Ülkemizde Komitacılık, 1800’lü yılların sonunda başlamış ve günümüze kadar devam etmişti. Halkımızın neden bu failler bulunmuyor, ya da bunların suçları asılmayı gerektirir mi idi, sorularının yanıtlarında hep göz korkutma sistemini kullanan komitacıların işidir. İstiklal Mahkemesi kararlarının etkisi 1946 yılına kadar sürmüştür. İsmet Bey’in zorunlu olarak aldığı çok partili hayata geçişi ile 1950 yılında halk gerçek demokrasiye kavuşmuştur. Her ne kadar, Atatürk, bu süreci kısaltmaya çalışsa ve Ali Fethi (Okyar) Bey’i bu konuda görevlendirse de, Ali Fethi Bey, akıllı bir adamdı ve adı İstiklal Mahkemesi olmasa da başka bir mahkeme ile 1926 kararlarının etkisinin sürdüğünü görmüştü.1948’de Sabahattin Ali tam bir komitacı işi idi. 1950 yılında yapılan seçimler ile verilen bu mahkeme kararları, yırtılmış gibi görünse de, pusu da yatan komitacılar, bir birine el vererek yaşıyorlardı. 1948’de Sabahattin Ali, 1960’da tekrar ortaya çıktılar ve halkın yırttığı bu kararları tekrar hayata geçirdiler. 1961 yılında Adnan Menderes ve arkadaşları, 1970’ler de ise Deniz Gezmiş ve arkadaşlarının asılması, 1979’da Abdi İpekçi ve Cevat Yurdakul’un öldürülmesi ve yine bu dönemde Nihat Erim ve Gün Sazak’ın suikaste kurban gitmesi, yine bu komitacıların işi idi.

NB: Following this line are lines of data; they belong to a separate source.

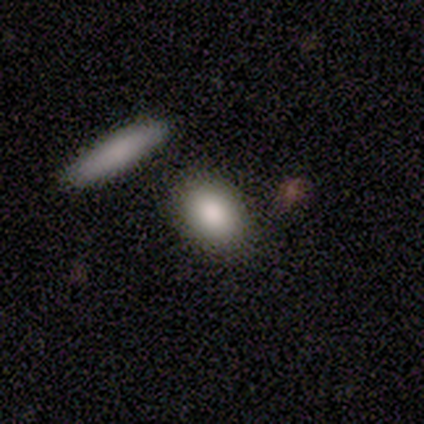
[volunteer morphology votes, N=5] Smooth or featured: smooth — 100%
How rounded: in between — 100%
Merging: none — 100%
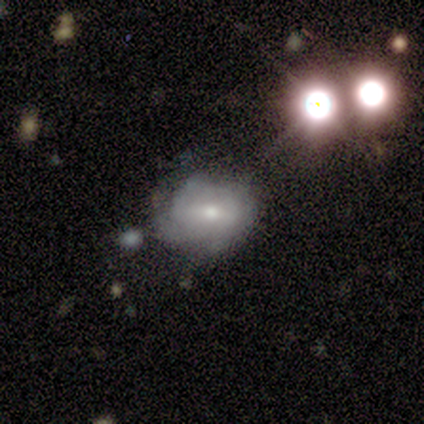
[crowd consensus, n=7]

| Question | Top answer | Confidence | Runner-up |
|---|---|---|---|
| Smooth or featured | smooth | 57% | featured or disk (43%) |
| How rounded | round | 50% | tied: in between (50%) |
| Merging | none | 71% | merger (29%) |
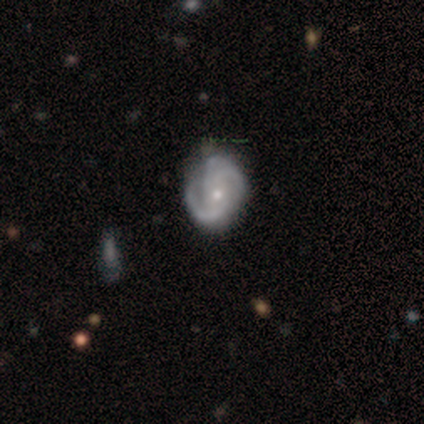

1980’de büyük komitacı Kenan Evren ve arkadaşları, astıkları gençlerle ölmediklerini topluma anlatıyorlardı. Rahmetli Turgut Özal, Adnan Kahveci ve rahmetli Muhsin Yazıcıoğlu’da bu komitanın önünü kestiği kişilerdi.
Muammer Aksoy, Çetin Emeç, Bahriye Üçok, Uğur Mumcu, Ahmet Taner Kışlalı, Necip Hablemitoğlu, Hrant Dink, Gazeteci ve Bilim insanı olarak, Vali Recep Yazıcıoğlu, Eşref Bitlis Paşa, Binbaşı Cem Ersever, Gaffar Okkan, ve daha birçok bu vatanın yiğit ve demokrasiye inanmış evlatları, ya bir kaza ile ya bir kurşunla ya da bir bomba ile şehit edildiler. Aselsan mühendisleri, Isparta uçak kazası da yine bu tertipleri sonucudur.
Bu olaylarda gerçek katiller, oyun kurucular bulunabilmiş midir?